Cuando alguien pasea por el jardín de casa y llega bajo la elegante y confortable sombra del aguacatero, se sorprende al ver algún aguacate en el suelo. Su primer impulso es agacharse a recogerlo y es entonces cuando le doy a conocer una de nuestras normas de convivencia: los aguacates que de forma natural caen del árbol son para los mirlos y los perros. Les encantan. Así que para los canes, un día de generoso viento supone varios días de tropical bocado. Eso no quita que cuando los estoy recolectando y los veo rondando a mi vera es porque esperan que se me escurra alguno o para que, con la misma generosidad del viento, les ofrezca el ansiado fruto que cogen entre los dientes y se lo llevan al césped de la puerta de la cocina y empiezan a roerlos, verdes y duros como leños, haciendo en la entrada un osario con los huesos.

Si vieses cómo los dejan, limpios como una patena, sin una minúscula pizca de carne pegada al hueso. Impresionante. Los mirlos se aprovechan y cuando, provisionalmente, los abandonan en el césped sin todavía acabarlos, se acercan a picotearlos; nunca el hueso, siempre lo que queda a la piel pegado. Y es que ahora que me siento a escribir el artículo con otra idea para desarrollar en la cabeza, estoy viendo a una pareja desde la ventana desayunándose uno y me he dicho: qué mejor que hablar de esto que es todo un espectáculo. Hay entre ellos una lucha de poderes: macho y hembra se disputan un cuenquito de piel con la verdosa consistencia dentro. Uno que se escabulle porque el otro acude. No lo comparten. Estos dos no son pareja.
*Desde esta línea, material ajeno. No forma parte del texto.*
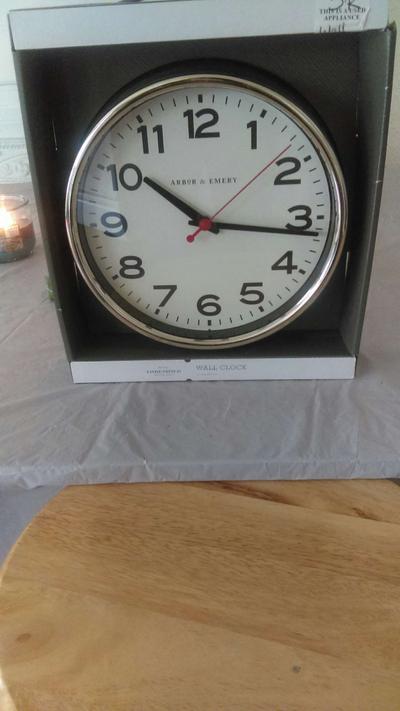
Identify the location of word wall. This screenshot has height=711, width=400. (332, 28), (206, 368).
Bueno, no lo son por ahora. Intuyo que más que un desayuno es un cortejo.

Las ventanas de casa son mi observatorio y delante de ellas podría pasarme horas. Siempre proyectan una alada sorpresa. Hubo un tiempo en el que me tentó la pantalla del televisor y me pasé días enteros delante de ella; otros, en los que fue la del ordenador la que me tuvo atrapada con todas sus verdades y mentiras dentro; después, me fui dando cuenta del gran enganche de la ventana del adictivo teléfono. Ni la del televisor ni la del ordenador ni la del móvil me enseñaron nada tan natural como lo que ahora veo. Podría hablarte de cualquier acontecer de lo que día tras día proyectan pero… me sosiega más lo que proyecta ésta.